Each winter, rangers at Pt. Reyes National Seashore train guns on the park's deer to thin herds. But soon they may be firing contraceptive darts at some of the animals instead of bullets.
Park Supt. John Sansing said park officials are considering an offer by In Defense of Animals, a national animals-rights' group, to pay $1,400 for a pilot program to temporarily sterilize 15 female tule elk.
The females belong to a herd of 240 elk that threatens to overgraze its 2,600-acre home at Tomales Point, Sansing said.
The tule elk merit special consideration because they are natural to the park--unlike the axis and fallow deer rangers have killed at the rate of 50 a year since the mid-1970s, said Bill Shook, a resource-management specialist for the park.
"Hunting, as far as we're concerned, is a dead issue," Sansing said.
Sansing is inviting wildlife management and reproductive specialists to study the use of the darts. He said chances of a trial are good.
The panel, headed by UC-Berkeley professor Dale McCullough, also plans to review other forms of birth control for animals, such as "bio-bullets" that release contraceptives into muscle tissue.
No matter what the panel recommends, Sansing said a decision on the darts wouldn't be reached before November.
And because the elk usually mate in early summer, it would take another year before the trial could begin, Shook said.
The darts contain an immuno-contraceptive called porcine zona pellucida, made of the clear protein material surrounding a pig's egg. The chemical enters the bloodstream and prevents pregnancy.
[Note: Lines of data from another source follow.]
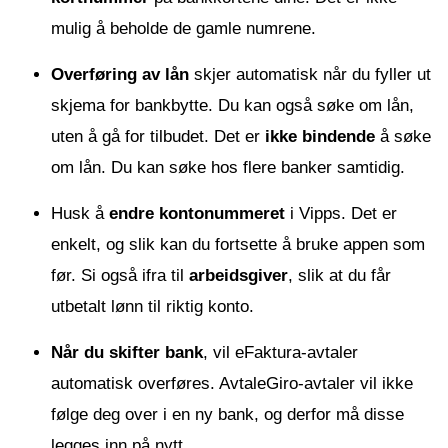
mulig å beholde de gamle numrene.
Overføring av lån
skjer automatisk når du fyller ut
skjema for bankbytte. Du kan også søke om lån,
uten å gå for tilbudet. Det er
ikke bindende
å søke
om lån. Du kan søke hos flere banker samtidig.
Husk å
endre kontonummeret
i Vipps. Det er
enkelt, og slik kan du fortsette å bruke appen som
før. Si også ifra til
arbeidsgiver
, slik at du får
utbetalt lønn til riktig konto.
Når du skifter bank
, vil eFaktura-avtaler
automatisk overføres. AvtaleGiro-avtaler vil ikke
følge deg over i en ny bank, og derfor må disse
legges inn på nytt.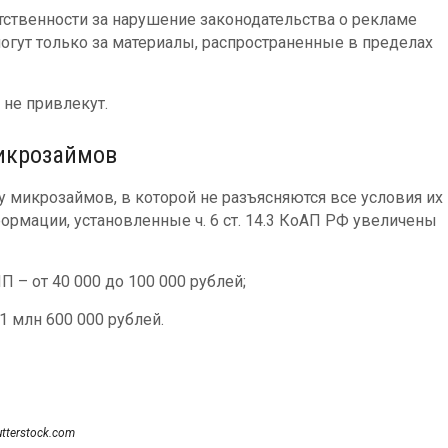
тственности за нарушение законодательства о рекламе
огут только за материалы, распространенные в пределах
 не привлекут.
икрозаймов
микрозаймов, в которой не разъясняются все условия их
ормации, установленные ч. 6 ст. 14.3 КоАП РФ увеличены
 – от 40 000 до 100 000 рублей;
1 млн 600 000 рублей.
utterstock.com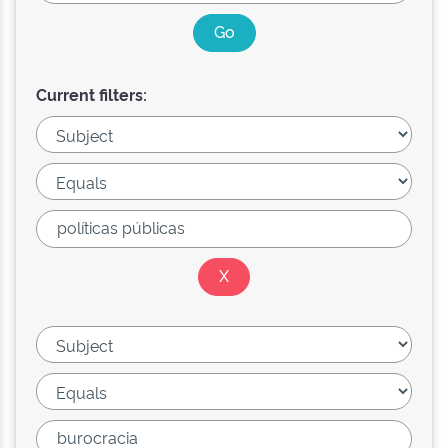
Current filters:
The darts fall off after releasing the chemical.
Zoos worldwide have been using the darts on baboons, lions, giraffes, bison and other species for 15 years, said Jay Kirkpatrick, a wildlife contraceptive expert with the Deaconess Research Institute in Billings, Mont.
Deer held captive at a secret location in Ohio, because of opposition from hunters, have been temporarily sterilized at a rate of 100% for the last four years, said Kirkpatrick, who will be on the panel.
Since 1988, the darts have been used to treat wild horses at Assateague Island National Seashore off the coast of Maryland with a 95% success rate, Kirkpatrick said.
He said the birth control does not present a threat to hunters because of hunting bans at national parks.
The National Institutes of Health is sponsoring the wild horse study with an eye toward possibly using the contraceptive on humans someday, Kirkpatrick said.
Tule elk were reintroduced to the park in 1979. The herd grew at a rate of 13% last year, and has increased by as much as 17%, Shook said.